Baptizer: "I baptize you with water for repentance…." (Matthew 3:11)

"Happy are those whose transgression is forgiven…." (Psalm 32)

Jesus: "It is written …." (Matthew 4:7,10)

Out of Baptism comes a happy word, "This is my Beloved…." (Matthew 3:17)

This "happiness" (a combination of repentance and belovedness) opens one to receive and live out of Psalm 32:8 – "I will instruct you and teach you the way you should go; I will counsel you with my eye upon you."

Here we have the development of a storehouse of treasures from which new and old (appropriate) responses to life might be applied (Matthew 13:52). Here the remembrance of old responses and investigation of new ones takes place in an intentional study of life that is both alongside and moving toward G*D.

Out of this happiness comes an openness to hear the intent behind a question and a willingness to respond to that larger organizing principle. Out of this happiness comes a sense of enough (even when hungry or entitled to more of anything from simple bread to complex economic/political power) that can identify and move beyond each temptation to be satisfied with the surface of living.

Many are the faces of unrepentance, unforgivenness, unbelovedness. Each face is best responded to in steadfast love (Psalm 32:10).

http://kcmlection.blogspot.com/2008_02_01_archive.html

 


 

Keeping silence, keeping secret, keeping closeted, wastes body and soul. A silent, secret groaning, prelude to an earthquake or a volcanic eruption persists at a sub-seismic level.

Whether this comes from an eternal heavy hand or an internal fear or learned response, our strength withers and our reserves dwindle.

Life-deniers have their moments but not their day.

Life-affirmers find their assurance, their belovedness, preceding them around every corner.

Celebrate, sing, be glad in Life, rejoice, shout for joy, raise the roof! The silenced, secreted, closeted have nothing to lose but their chains! They shall find and be found and feast - a fresh start!

http://kcmlection.blogspot.com/2010/03/psalm-32_10.html

 


 

There are times when we need to face our transgression(s). Those are difficult moments. We wonder how we ever fell prey to such behavior.

One response is that we did not confess our temptation(s). Had we done so, a transgression may never have followed. Nothing is certain here and this is not a programmatic fix for transgression, but it does have its place.
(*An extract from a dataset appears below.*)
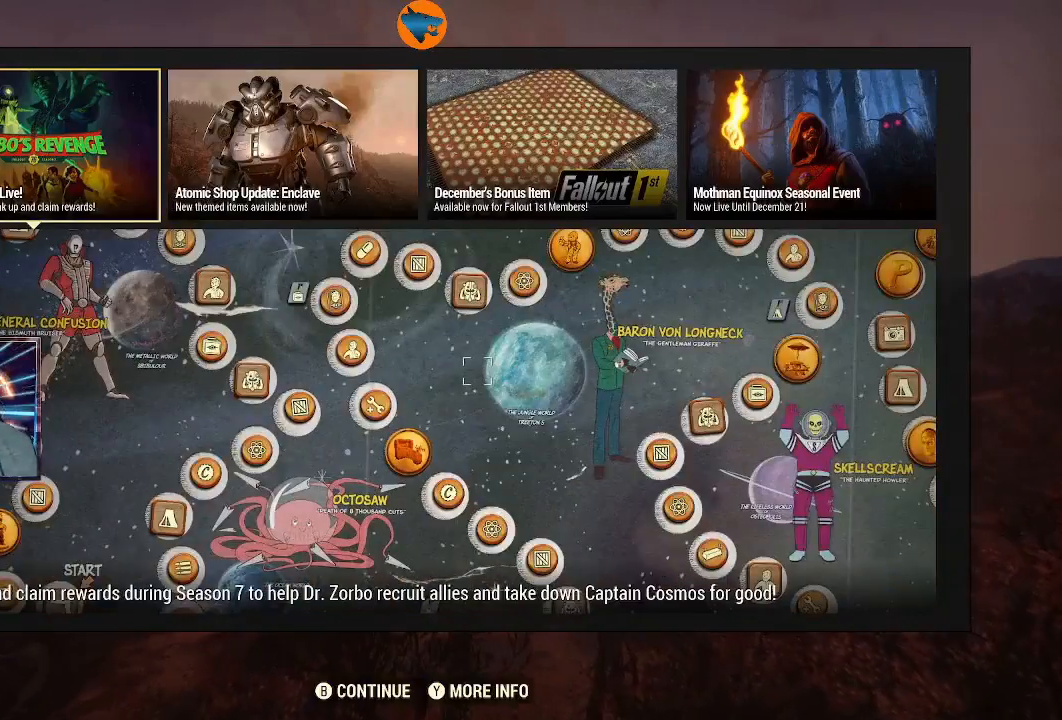
{"buttons": [], "left_stick": "center", "right_stick": "center", "events": []}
To be able to have some temptation language available to us might aid us in better dealing with the temptation before the transgression. This week might be a time of reflecting on the temptations facing those in power, those out of power, those who are victims of power. We might go on to circling that down to ourselves and others as we deal with similar temptations to make things into all-or-nothings. When temptations are clear we can better see the gradations therein and our scheming to find a short-cut out of the temptation without really dealing with it. Having seen we will have a better choice.
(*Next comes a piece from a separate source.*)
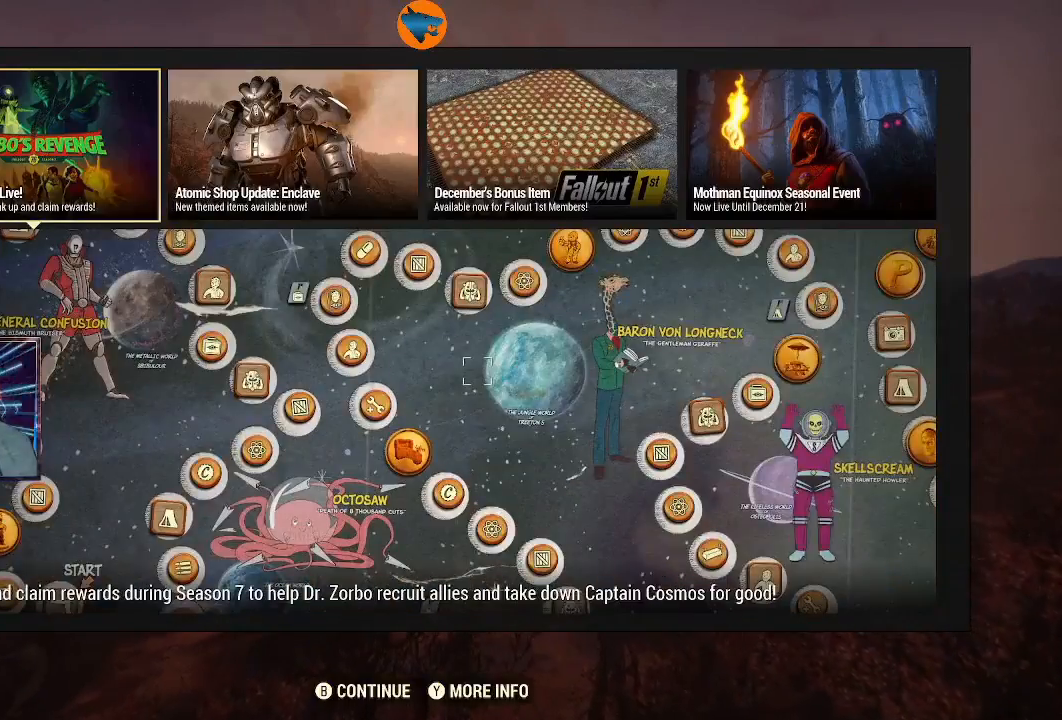
{"buttons": [], "left_stick": "center", "right_stick": "center", "events": []}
Steadfast love clears our tempted eye. Blessings to you as you straighten up your crooked places, your temptation places.

http://kcmlection.blogspot.com/2011/03/psalm-32.html

 


 

Happiness and blessing to those who are able to see the distance from their possibility to their current life. In this we hear:

I see the gap in my life and acknowledge it is real. My guilt about this is in the way. I will seek out a direction needed to further clarify and rectify this discontinuity. This surety leads me to trust a context large enough to hold every process that connects me with my dream of drawing my life toward my gifts and integrating my gifts into my life.

Just being on an intentional path is a good and joyful thing to be everywhere applauded. No matter how winding the way, bless the path.